_Assignment 1_: In the text on pod deletion and NLB deregistration, how long does the suggested preStop hook sleep?
_Assignment 2_: From the text on pod deletion and NLB deregistration, quote the passage starting at "Pod deletion is" and ending at "the deleted pod.".
_Assignment 3_: Continue the text on pod deletion and NLB target deregistration from its last sentence.

_Text segment_:
__________

Pod deletion is controlled by the ReplicaSet, which sends requests to the API server. After receiving the event, the AWS LoadBalancer Controller notifies the NLB to deregister targets. Consequently, pod deletion and NLB deregistration are not synchronized, which can lead to situations where a pod has been deleted but still appears as available in the target group. This can cause issues with traffic being directed to the IP of the deleted pod.

How can this issue be resolved?

One solution is to add a preStop hook in the pod lifecycle to sleep for 10 seconds. This prevents new connections from entering during the pod’s termination process. A 10-second delay should generally ensure that the NLB has stopped forwarding new connections to the IP of the pod. The AWS LoadBalancer Controller will receive the pod deletion event and perform deregistration in the target group, marking the target as either draining or unused.

__________

_Information_:

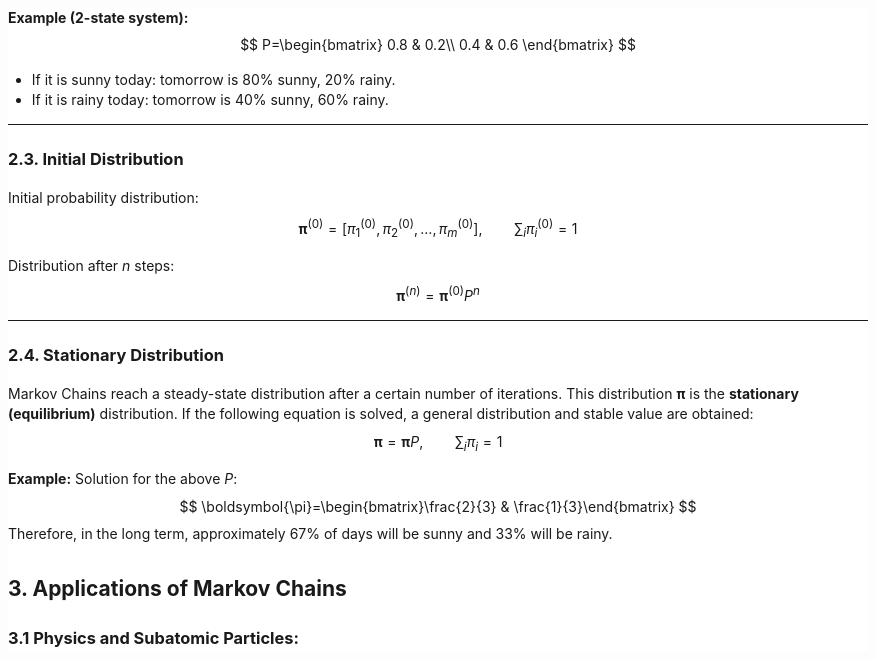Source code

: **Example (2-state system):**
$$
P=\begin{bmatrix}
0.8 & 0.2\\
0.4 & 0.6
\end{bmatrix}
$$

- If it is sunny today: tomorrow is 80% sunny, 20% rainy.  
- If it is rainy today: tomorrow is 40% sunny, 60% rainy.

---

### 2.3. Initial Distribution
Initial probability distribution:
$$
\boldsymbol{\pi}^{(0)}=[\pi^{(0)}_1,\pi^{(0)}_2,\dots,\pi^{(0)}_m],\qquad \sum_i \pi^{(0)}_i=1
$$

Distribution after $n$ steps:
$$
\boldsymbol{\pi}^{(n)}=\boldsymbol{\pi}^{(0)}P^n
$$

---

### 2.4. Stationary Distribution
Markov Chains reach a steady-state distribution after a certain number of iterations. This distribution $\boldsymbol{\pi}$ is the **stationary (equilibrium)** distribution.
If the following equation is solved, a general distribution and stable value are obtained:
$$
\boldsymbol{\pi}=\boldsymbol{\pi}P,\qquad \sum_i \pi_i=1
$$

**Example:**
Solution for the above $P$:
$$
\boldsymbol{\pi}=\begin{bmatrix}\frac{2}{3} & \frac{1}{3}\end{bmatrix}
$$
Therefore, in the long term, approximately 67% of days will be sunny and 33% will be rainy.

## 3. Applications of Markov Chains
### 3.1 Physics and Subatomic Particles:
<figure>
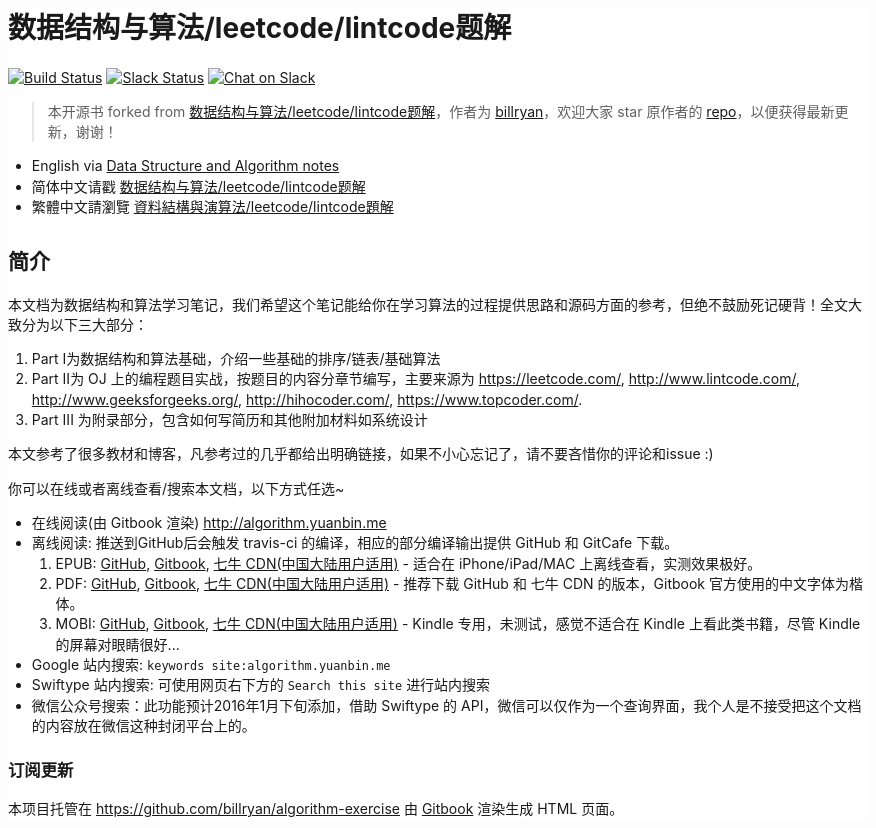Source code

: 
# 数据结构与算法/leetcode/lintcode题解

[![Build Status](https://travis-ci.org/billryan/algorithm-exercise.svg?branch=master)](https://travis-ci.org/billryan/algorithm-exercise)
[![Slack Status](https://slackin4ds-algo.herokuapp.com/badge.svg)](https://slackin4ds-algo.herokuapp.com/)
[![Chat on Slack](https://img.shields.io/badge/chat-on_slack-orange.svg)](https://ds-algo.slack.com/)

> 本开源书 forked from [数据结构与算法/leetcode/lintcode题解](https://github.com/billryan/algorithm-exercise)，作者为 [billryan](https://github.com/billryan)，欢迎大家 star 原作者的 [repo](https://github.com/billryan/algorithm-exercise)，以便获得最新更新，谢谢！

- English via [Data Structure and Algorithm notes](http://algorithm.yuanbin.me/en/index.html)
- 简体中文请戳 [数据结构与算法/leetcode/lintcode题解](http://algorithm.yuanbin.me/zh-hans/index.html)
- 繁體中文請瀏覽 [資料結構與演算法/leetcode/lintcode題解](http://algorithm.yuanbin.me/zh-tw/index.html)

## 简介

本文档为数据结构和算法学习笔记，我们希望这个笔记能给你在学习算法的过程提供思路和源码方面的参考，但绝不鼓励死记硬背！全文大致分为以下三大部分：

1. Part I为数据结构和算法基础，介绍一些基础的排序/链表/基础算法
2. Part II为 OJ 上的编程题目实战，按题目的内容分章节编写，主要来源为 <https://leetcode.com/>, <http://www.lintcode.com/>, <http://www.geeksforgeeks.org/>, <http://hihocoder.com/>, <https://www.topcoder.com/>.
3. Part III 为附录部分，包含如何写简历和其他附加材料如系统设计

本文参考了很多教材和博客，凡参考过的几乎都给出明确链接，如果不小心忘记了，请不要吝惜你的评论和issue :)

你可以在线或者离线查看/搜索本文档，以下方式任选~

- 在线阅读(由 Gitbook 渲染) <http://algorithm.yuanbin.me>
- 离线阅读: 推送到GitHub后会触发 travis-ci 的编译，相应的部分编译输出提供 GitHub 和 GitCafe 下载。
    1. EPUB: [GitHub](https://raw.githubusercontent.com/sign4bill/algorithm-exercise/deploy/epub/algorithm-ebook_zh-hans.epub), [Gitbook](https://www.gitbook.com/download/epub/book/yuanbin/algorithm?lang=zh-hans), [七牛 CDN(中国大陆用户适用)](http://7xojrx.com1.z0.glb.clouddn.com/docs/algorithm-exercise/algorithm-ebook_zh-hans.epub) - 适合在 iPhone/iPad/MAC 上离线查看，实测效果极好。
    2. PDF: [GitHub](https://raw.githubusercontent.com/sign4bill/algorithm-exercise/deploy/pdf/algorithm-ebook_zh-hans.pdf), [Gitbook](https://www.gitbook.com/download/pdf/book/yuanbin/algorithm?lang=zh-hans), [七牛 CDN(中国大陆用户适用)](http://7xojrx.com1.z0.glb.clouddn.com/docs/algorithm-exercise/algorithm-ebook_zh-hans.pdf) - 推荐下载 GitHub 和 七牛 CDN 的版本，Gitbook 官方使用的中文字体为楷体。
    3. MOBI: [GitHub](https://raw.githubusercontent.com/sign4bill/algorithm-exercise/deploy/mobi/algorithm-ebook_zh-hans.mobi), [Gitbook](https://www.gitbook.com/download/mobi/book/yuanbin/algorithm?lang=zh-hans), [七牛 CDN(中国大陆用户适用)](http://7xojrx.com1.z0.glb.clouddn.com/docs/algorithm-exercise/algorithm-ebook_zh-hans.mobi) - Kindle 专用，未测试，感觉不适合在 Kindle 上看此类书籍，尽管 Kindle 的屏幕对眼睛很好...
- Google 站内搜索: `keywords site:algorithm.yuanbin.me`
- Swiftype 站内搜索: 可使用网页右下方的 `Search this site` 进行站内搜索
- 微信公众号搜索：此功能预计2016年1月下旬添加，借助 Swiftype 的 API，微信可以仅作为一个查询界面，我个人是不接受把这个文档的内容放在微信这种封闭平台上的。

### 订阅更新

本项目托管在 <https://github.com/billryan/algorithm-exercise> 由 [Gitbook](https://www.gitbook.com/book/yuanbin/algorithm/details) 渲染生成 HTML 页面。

__________

_Your response 1_: 10 seconds.

_Your response 2_:
Pod deletion is controlled by the ReplicaSet, which sends requests to the API server. After receiving the event, the AWS LoadBalancer Controller notifies the NLB to deregister targets. Consequently, pod deletion and NLB deregistration are not synchronized, which can lead to situations where a pod has been deleted but still appears as available in the target group. This can cause issues with traffic being directed to the IP of the deleted pod.

_Your response 3_:
As of Helm Chart version 9.19.1, it does not yet support setting the pod’s lifecycle directly. You would need to configure this manually or use Traefik’s parameters, such as transport.lifeCycle.requestAcceptGraceTimeout=10, to continue accepting connections for a specified grace period before gracefully closing. Note that the Traefik Helm Chart has a hardcoded terminationGracePeriodSeconds of 60 seconds, so make sure that the sum of requestAcceptGraceTimeout and graceTimeOut is less than terminationGracePeriodSeconds. The default transport.lifeCycle.graceTimeOut in Traefik (the time it waits for connections to close) is 10 seconds.

However, after configuring this, you may notice that the AWS Load Balancer Controller displays targets as already deregistered almost instantly, but the deleted pod can still receive new connections. This is because the NLB takes an additional 30 to 90 seconds to successfully deregister targets (during this time, the NLB continues to forward new connections to the target and only stops forwarding new connections once the connection termination occurs). Therefore, you would need to set requestAcceptGraceTimeout or the sleep duration to at least 90 seconds and manually increase terminationGracePeriodSeconds. Unfortunately, Traefik Helm Chart does not currently support setting the terminationGracePeriodSeconds value, but you would need to wait for PR411 to be merged.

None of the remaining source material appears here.